Saturday, September 15, 2012

preserving food and memories

     Lately I have been bartering with my farmer's market neighbors for produce to can and feed my family over the winter months or make more jams and jellies to sell and barter with the next time.  I'm grateful for my friends who share the bounty on their fruit trees with us, we've canned peach slices, apple sauce, grape juice and jelly as well as cherry, peach and apple pie fillings.  We picked fruit together as a family and gone home to wash and prepare it.  My kids won't eat anything but homemade grape jelly now that they've picked grapes and seen them become grape juice and then jelly over a couple of days.  They appreciate all the work that goes into growing and preserving our own food and they've learned a skill that will help us survive not only the current economy, but possibly future disasters.  When I open the cupboard that holds those glass jars full of fruits, vegetables, jams and jellies, I am reminded of my grandmothers and late evenings spent helping my mother.  The canning supplies and jars I have were passed down from these women along with the skills to use them and the pride of knowing we could feed our family even when the money was tight.  
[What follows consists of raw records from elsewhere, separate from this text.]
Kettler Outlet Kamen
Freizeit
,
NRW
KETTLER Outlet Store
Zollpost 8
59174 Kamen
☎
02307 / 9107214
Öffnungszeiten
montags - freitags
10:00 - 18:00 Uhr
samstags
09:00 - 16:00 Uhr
     Every time I can food, I think of all the women before me who canned food and how the process of preserving food has evolved over time.  About 15 years ago, I purchased twenty-four dozen canning jars from a woman my cousin knew.  She lived on a small farm and had raised gardens and an orchard and relied on it to feed her family.  Her jars had been handed down to her, purchased new and even found at second hand shops.  I wonder how many families have seen these jars.  For women who can and preserve food as a means to feed their families, jars are reused over and over.  Purchasing new jars every time is frivolous and wasteful.  The bands are reused until the rust takes them over and only new seals are purchased each time.  It's a tradition, much like decorating the family Christmas tree.  The equipment is carefully stored in one place, clean and ready for it's next use.  
     My mother and grandmother's canned to save money.  I can to save money, but also because I know exactly what is going into the jars and eventually into my children's tummies.  I also like knowing that instead of a metal can with a sharp edged lid and paper wrapper going into my recycling bin, only a lid with a not-so-sharp edge is going into my recycle bin.  The jars and threaded bands are reused and this has to be healthy for our environment.  While recycling is noble, reusing and reducing is much better for our environment.  It requires more resources to recycle than to reuse or reduce.  
     Whether you can, freeze or dry food to store for later, you can benefit your budget and the environment.  Make it a family affair, what a great way to spend quality time with each other.  Quality time has be redefined in our society to mean spending money and doing things that used to be for special occasions or once in a lifetime.  Quality time has more quality if you spend it teaching your children a skill or lesson, rather than paying to be entertained.